What the task asks
Using the entries below, copy exactly each line from the line with "Share on Facebook" up to and including the line with "Group Training Home", with every picture left out.
Data Start Marker
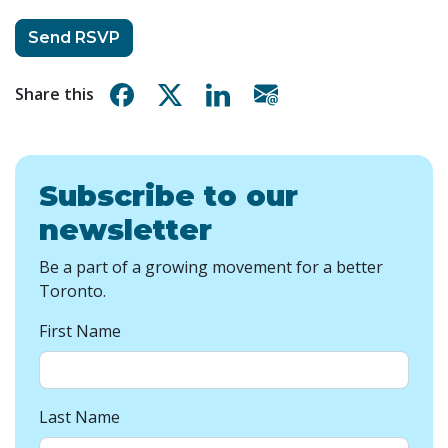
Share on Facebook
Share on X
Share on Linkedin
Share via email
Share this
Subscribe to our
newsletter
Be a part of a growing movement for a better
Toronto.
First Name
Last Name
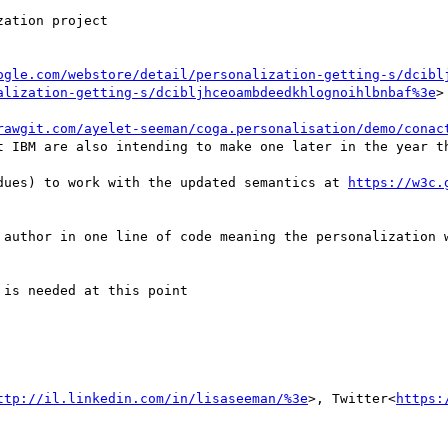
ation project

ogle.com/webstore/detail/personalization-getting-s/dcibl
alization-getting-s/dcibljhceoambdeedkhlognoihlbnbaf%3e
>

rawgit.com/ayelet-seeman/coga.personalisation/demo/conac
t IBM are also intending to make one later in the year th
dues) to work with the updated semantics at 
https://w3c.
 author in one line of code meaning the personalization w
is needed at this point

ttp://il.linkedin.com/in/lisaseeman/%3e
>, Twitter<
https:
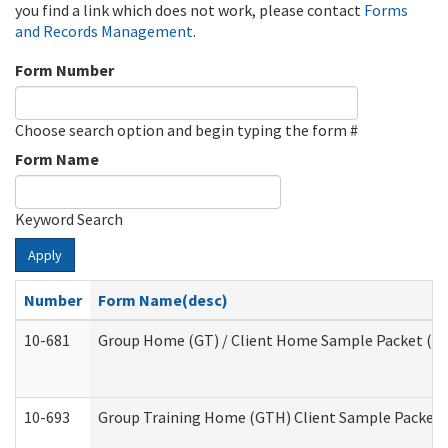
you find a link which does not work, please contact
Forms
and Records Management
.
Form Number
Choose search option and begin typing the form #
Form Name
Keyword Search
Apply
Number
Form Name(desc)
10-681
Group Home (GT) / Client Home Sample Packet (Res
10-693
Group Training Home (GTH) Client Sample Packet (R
Data End Marker
Data Start Marker
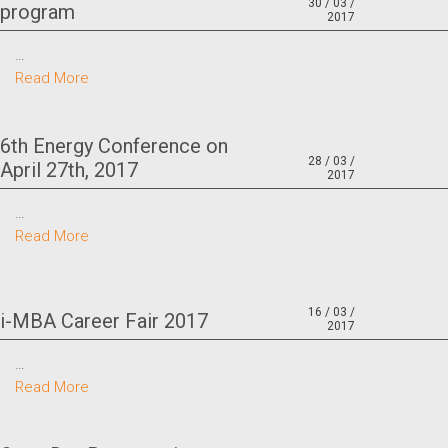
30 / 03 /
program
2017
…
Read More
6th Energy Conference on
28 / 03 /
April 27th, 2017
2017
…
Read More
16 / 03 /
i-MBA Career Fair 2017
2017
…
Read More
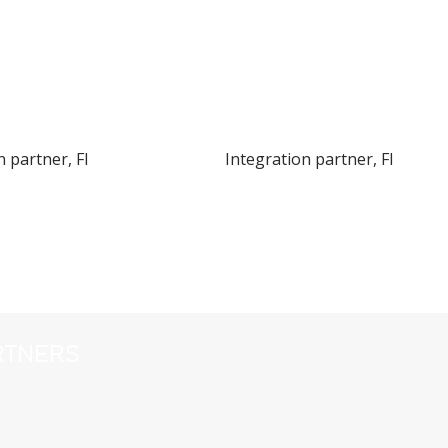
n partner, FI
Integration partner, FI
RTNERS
Data End Marker
Task output
Share on Facebook
Share on X
Share on Linkedin
Share via email
Share this
Subscribe to our
newsletter
Be a part of a growing movement for a better
Toronto.
First Name
Last Name
ation project

ogle.com/webstore/detail/personalization-getting-s/dcibl
alization-getting-s/dcibljhceoambdeedkhlognoihlbnbaf%3e
>

rawgit.com/ayelet-seeman/coga.personalisation/demo/conac
t IBM are also intending to make one later in the year th
dues) to work with the updated semantics at 
https://w3c.
 author in one line of code meaning the personalization w
is needed at this point

ttp://il.linkedin.com/in/lisaseeman/%3e
>, Twitter<
https:
you find a link which does not work, please contact
Forms
and Records Management
.
Form Number
Choose search option and begin typing the form #
Form Name
Keyword Search
Apply
Number
Form Name(desc)
10-681
Group Home (GT) / Client Home Sample Packet (Res
10-693
Group Training Home (GTH) Client Sample Packet (R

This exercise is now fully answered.